> **Recorded information**
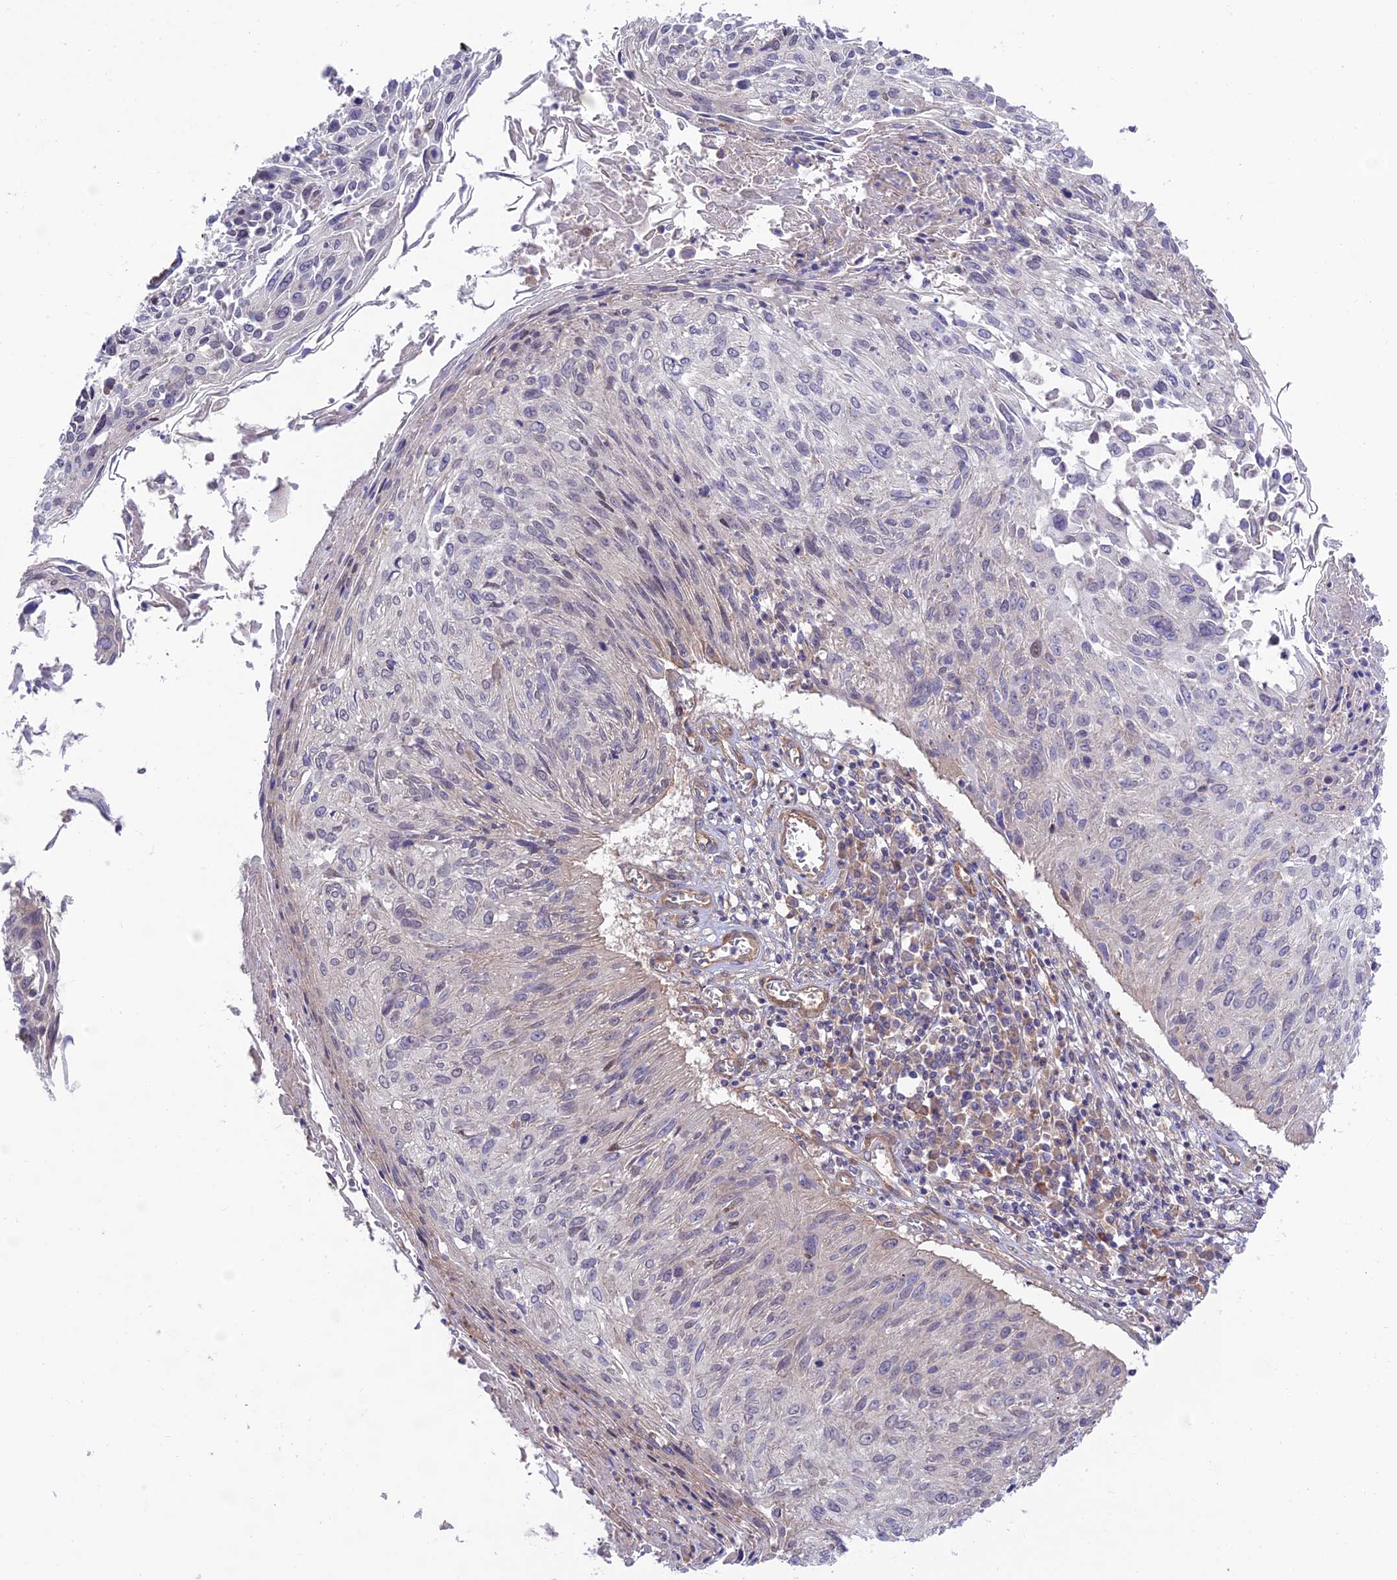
{"staining": {"intensity": "negative", "quantity": "none", "location": "none"}, "tissue": "cervical cancer", "cell_type": "Tumor cells", "image_type": "cancer", "snomed": [{"axis": "morphology", "description": "Squamous cell carcinoma, NOS"}, {"axis": "topography", "description": "Cervix"}], "caption": "Human cervical squamous cell carcinoma stained for a protein using IHC shows no staining in tumor cells.", "gene": "KCNAB1", "patient": {"sex": "female", "age": 51}}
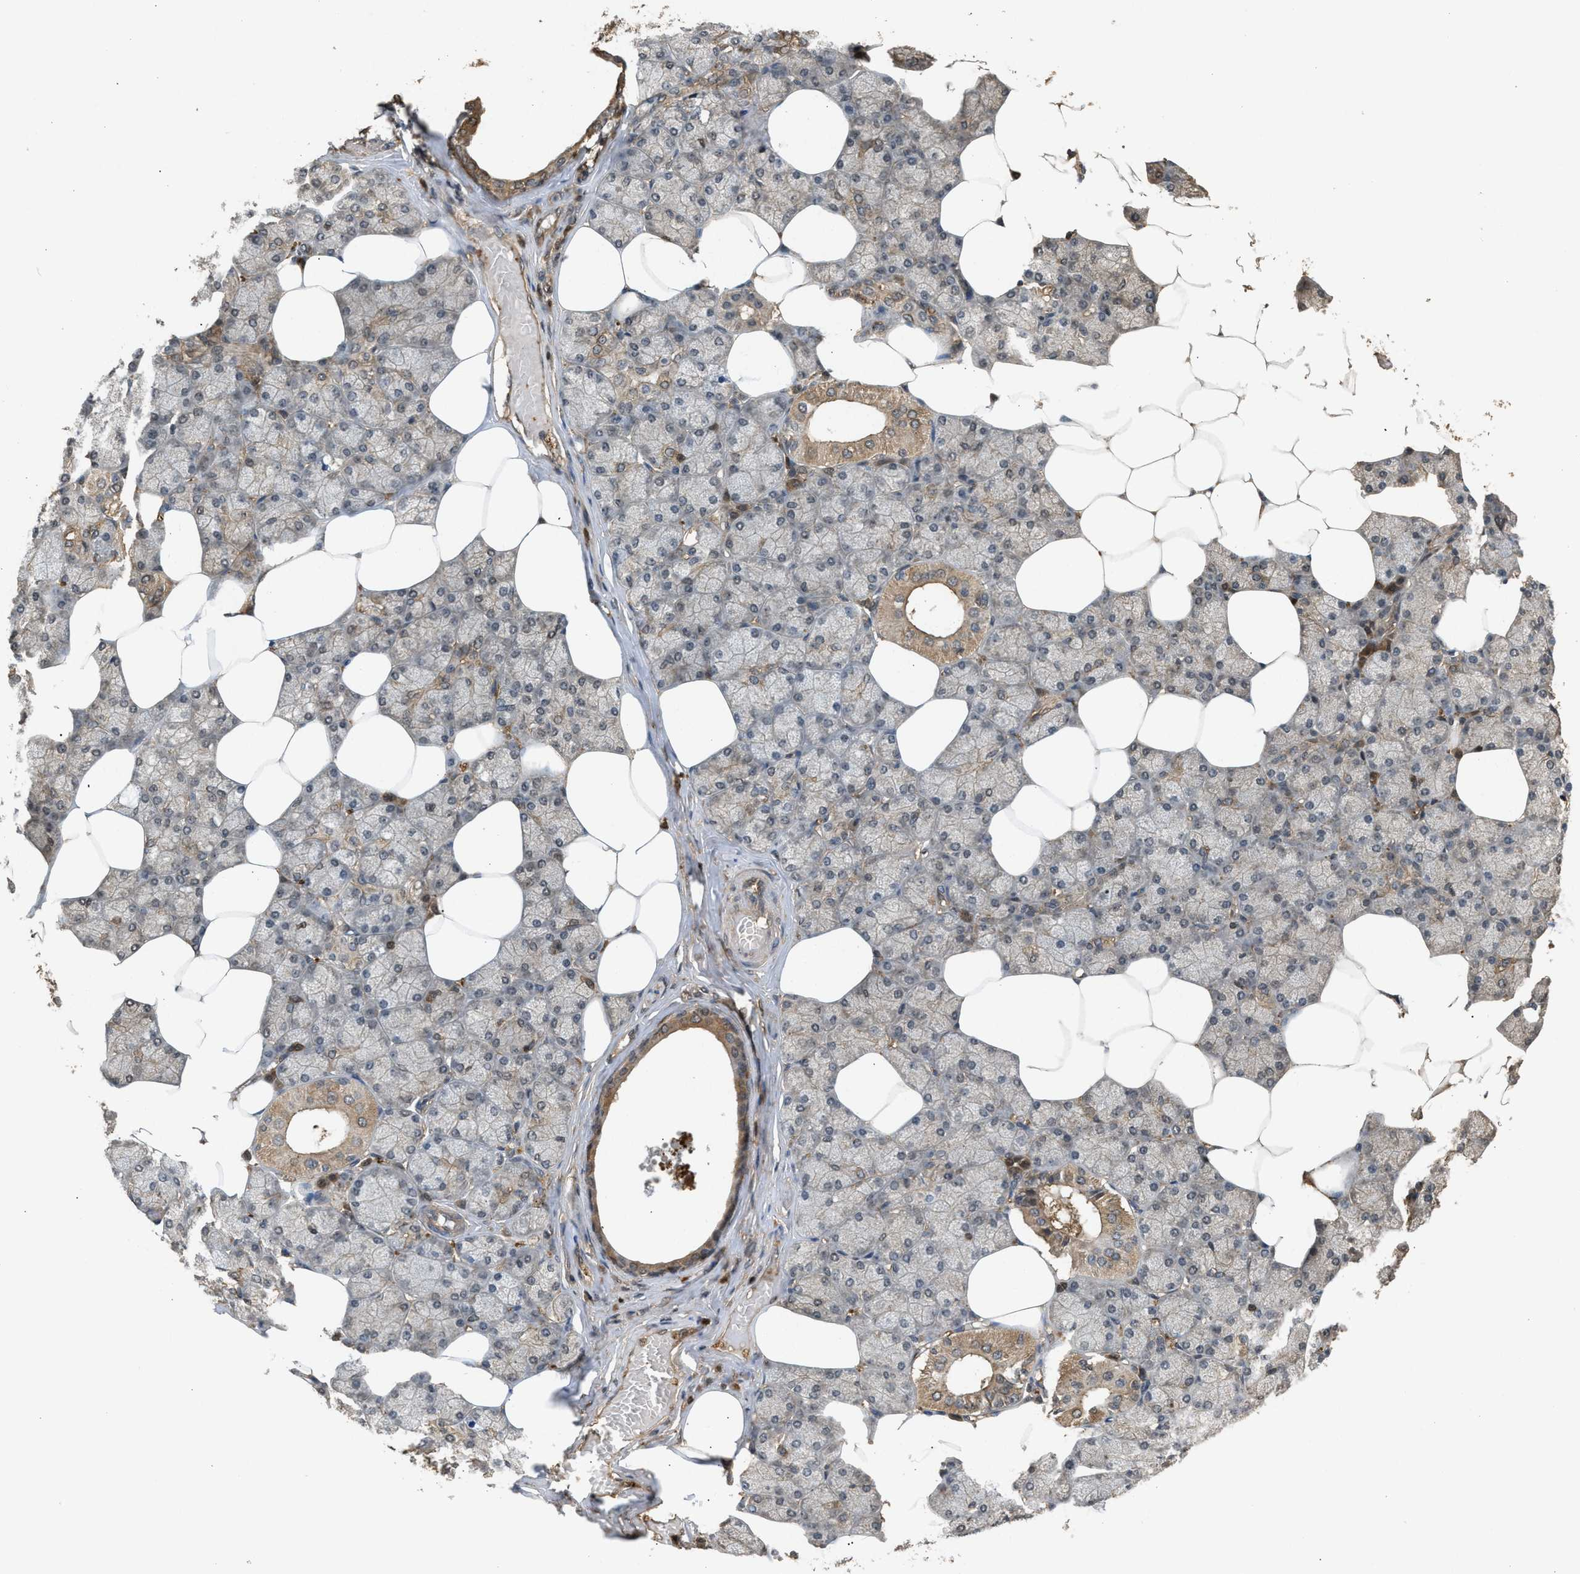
{"staining": {"intensity": "weak", "quantity": "25%-75%", "location": "cytoplasmic/membranous"}, "tissue": "salivary gland", "cell_type": "Glandular cells", "image_type": "normal", "snomed": [{"axis": "morphology", "description": "Normal tissue, NOS"}, {"axis": "topography", "description": "Salivary gland"}], "caption": "An immunohistochemistry (IHC) image of normal tissue is shown. Protein staining in brown labels weak cytoplasmic/membranous positivity in salivary gland within glandular cells. The staining is performed using DAB (3,3'-diaminobenzidine) brown chromogen to label protein expression. The nuclei are counter-stained blue using hematoxylin.", "gene": "ARHGDIA", "patient": {"sex": "male", "age": 62}}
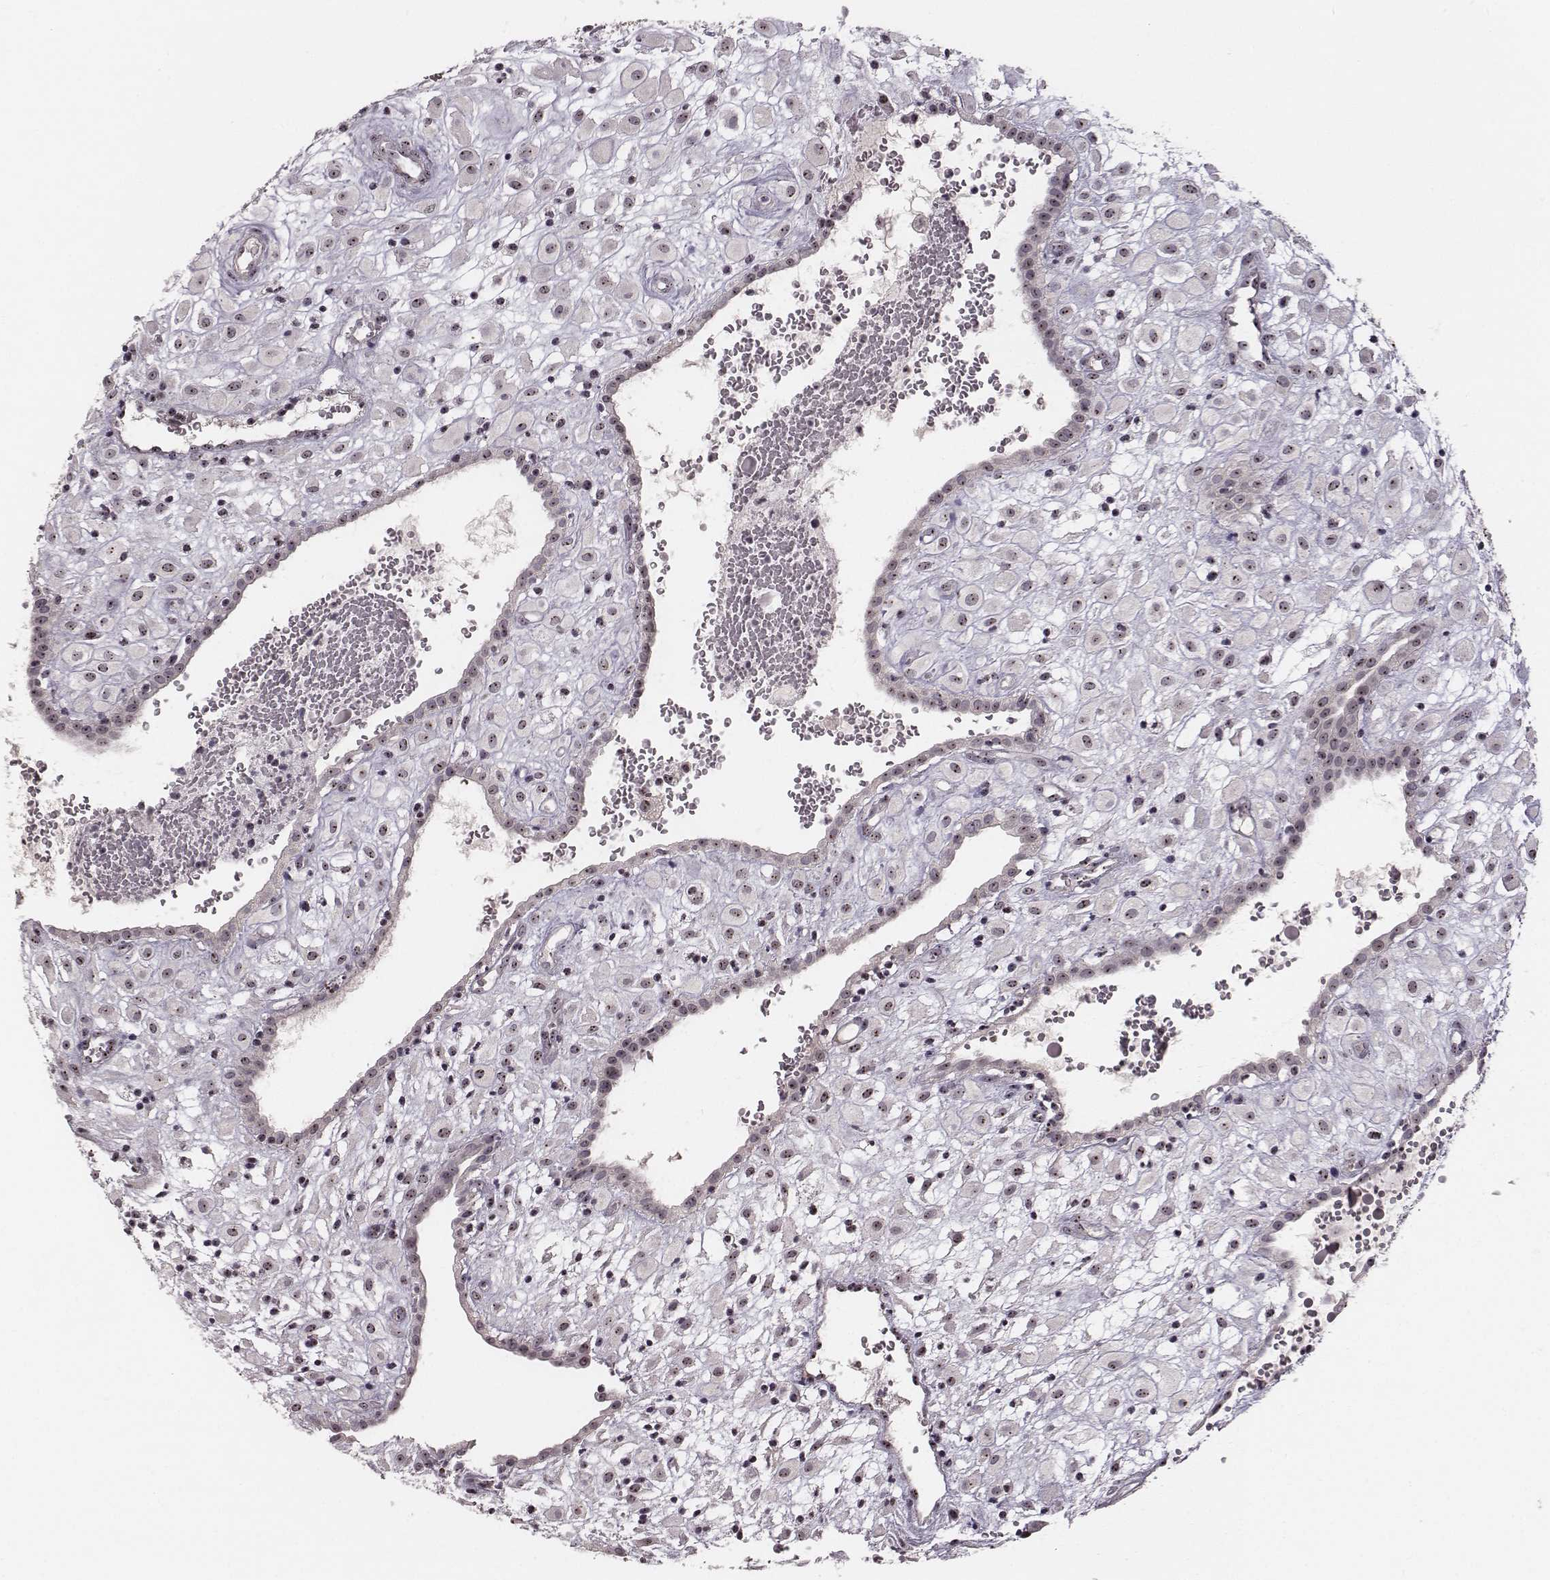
{"staining": {"intensity": "weak", "quantity": ">75%", "location": "nuclear"}, "tissue": "placenta", "cell_type": "Decidual cells", "image_type": "normal", "snomed": [{"axis": "morphology", "description": "Normal tissue, NOS"}, {"axis": "topography", "description": "Placenta"}], "caption": "The photomicrograph exhibits staining of benign placenta, revealing weak nuclear protein expression (brown color) within decidual cells.", "gene": "NOP56", "patient": {"sex": "female", "age": 24}}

> **Assigned task**
Retype the data word for word and keep the pictures out of it.

> **Task solution**
{"staining": {"intensity": "negative", "quantity": "none", "location": "none"}, "tissue": "cervical cancer", "cell_type": "Tumor cells", "image_type": "cancer", "snomed": [{"axis": "morphology", "description": "Squamous cell carcinoma, NOS"}, {"axis": "topography", "description": "Cervix"}], "caption": "Human cervical squamous cell carcinoma stained for a protein using IHC shows no staining in tumor cells.", "gene": "KCNAB1", "patient": {"sex": "female", "age": 51}}
{"staining": {"intensity": "weak", "quantity": "25%-75%", "location": "cytoplasmic/membranous"}, "tissue": "salivary gland", "cell_type": "Glandular cells", "image_type": "normal", "snomed": [{"axis": "morphology", "description": "Normal tissue, NOS"}, {"axis": "topography", "description": "Salivary gland"}], "caption": "An immunohistochemistry (IHC) image of normal tissue is shown. Protein staining in brown labels weak cytoplasmic/membranous positivity in salivary gland within glandular cells. The staining is performed using DAB (3,3'-diaminobenzidine) brown chromogen to label protein expression. The nuclei are counter-stained blue using hematoxylin.", "gene": "ARHGDIA", "patient": {"sex": "male", "age": 62}}
{"staining": {"intensity": "weak", "quantity": ">75%", "location": "nuclear"}, "tissue": "placenta", "cell_type": "Decidual cells", "image_type": "normal", "snomed": [{"axis": "morphology", "description": "Normal tissue, NOS"}, {"axis": "topography", "description": "Placenta"}], "caption": "The photomicrograph exhibits staining of benign placenta, revealing weak nuclear protein expression (brown color) within decidual cells.", "gene": "NOP56", "patient": {"sex": "female", "age": 24}}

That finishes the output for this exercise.